First post here - and I'm going to kick it off with a question that's killing me at the moment.

Question is as follows:
A&B plan to make a perpetual endowment to a cause. Said cause requires \$4700 p/a to operate. Endowment will be handed over in 8 years time from now, and \$4700 will be withdrawn on the first day. To fund the endowment A&B will make regular deposits every 6 months into an account, first deposit made today. Rate of interest = 4% p/a, compounded semi annually. They want you to advise them on the following:
(a) what will be the amount of the endowment to be handed over in 8 yrs time?
(b) how much must they deposit every 6 months to accumulate the req. amount?

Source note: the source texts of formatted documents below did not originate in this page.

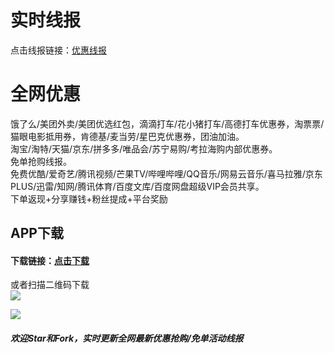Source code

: # 实时线报  
点击线报链接：[优惠线报](https://resoumen.com/u/?cid=j7TyGTb&tmp=rt_xb&code=j7TyGTb&sp=#/sp "点击链接")  

# 全网优惠  
饿了么/美团外卖/美团优选红包，滴滴打车/花小猪打车/高德打车优惠券，淘票票/猫眼电影抵用券，肯德基/麦当劳/星巴克优惠券，团油加油。  
淘宝/淘特/天猫/京东/拼多多/唯品会/苏宁易购/考拉海购内部优惠券。  
免单抢购线报。  
免费优酷/爱奇艺/腾讯视频/芒果TV/哔哩哔哩/QQ音乐/网易云音乐/喜马拉雅/京东PLUS/迅雷/知网/腾讯体育/百度文库/百度网盘超级VIP会员共享。  
下单返现+分享赚钱+粉丝提成+平台奖励  
   
## APP下载  
#### 下载链接：[点击下载](https://a.app.qq.com/o/simple.jsp?pkgname=com.miaohui.xin "点击链接")  
   
或者扫描二维码下载  
![](https://github.com/omxmo/yh/blob/main/app.png)  
   
![](https://github.com/omxmo/yh/blob/main/hb.png)  
  
##### 欢迎Star和Fork，实时更新全网最新优惠抢购/免单活动线报  
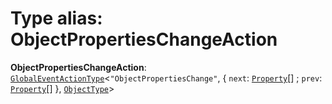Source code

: # Type alias: ObjectPropertiesChangeAction

**ObjectPropertiesChangeAction**: [`GlobalEventActionType`](/auto-docs/free-layout-editor/interfaces/GlobalEventActionType.md)<`"ObjectPropertiesChange"`, { `next`: [`Property`](/auto-docs/free-layout-editor/classes/Property.md)\[] ; `prev`: [`Property`](/auto-docs/free-layout-editor/classes/Property.md)\[]  }, [`ObjectType`](/auto-docs/free-layout-editor/classes/ObjectType.md)>
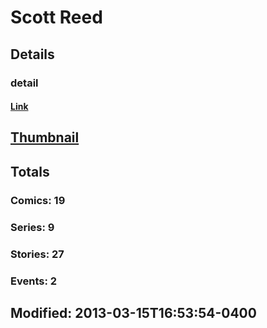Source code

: # Scott  Reed 
## Details
### detail
#### [Link](http://marvel.com/comics/creators/10147/scott_reed?utm_campaign=apiRef&utm_source=225578a89fc76f3d20fbffda5d17a88d)
## [Thumbnail](http://i.annihil.us/u/prod/marvel/i/mg/3/e0/4ba965953515f.jpg)
## Totals
### Comics: 19
### Series: 9
### Stories: 27
### Events: 2
## Modified: 2013-03-15T16:53:54-0400
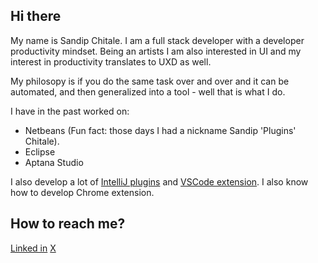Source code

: ## Hi there

My name is Sandip Chitale. I am a full stack developer with a developer productivity mindset. Being an artists I am also interested in UI and my interest in productivity translates to UXD as well.

My philosopy is if you do the same task over and over and it can be automated, and then generalized into a tool - well that is what I do.

I have in the past worked on:

- Netbeans (Fun fact: those days I had a nickname Sandip 'Plugins' Chitale).
- Eclipse
- Aptana Studio

I also develop a lot of [IntelliJ plugins](https://plugins.jetbrains.com/vendor/50612aa4-f7b0-4e48-b265-cee3952604e7) and [VSCode extension](https://marketplace.visualstudio.com/publishers/sandipchitale). I also know how to develop Chrome extension.

## How to reach me?

[Linked in](https://www.linkedin.com/in/sandipchitale/)
[X](https://x.com/sandipchitale)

This is how I've attacked the question - any input would be much appreciated.

calculated the effective annual rate using k = (1+0.04/2)^2 -1
to get 0.0404

To calculate the amount of the endowment to be handed over in 8 years, I used the perpetuity formula to calculate the principle (in present value terms) required to continue paying \$4700 P/A in interest into the future indefinitely - pvp = c/k = 4700/0.0404 = \$116,336.63

This gives us the present value of the endowment to be handed over in 8 years time – to calculate the figure as a future value (in 8 years time), I substituted this present value into formula FV = PV(1+k)^n
=116336.63(1+0.040)^16 (16 compunding periods due to semi annual compounding over 8 yrs)

Gives FV of \$122,829.31

I used the FV, and compounding function on my Casio FC-200V with inputs
Interest rate (I) = 4.04, Future final value (FV) = 122829.31, Number of compounding periods 8 years x 2 months (N) = 16, Payments per year (P/Y) = 2, Compounding periods per year (C/Y) = 2

SOLVE PMT = -6579.58 (deposit required every 6 months to accumulate the req'd amount)

Have I gone about this question in a totally crazy way or does it look right? Please, please, anyone HELP!

Thanks in advance,
Scott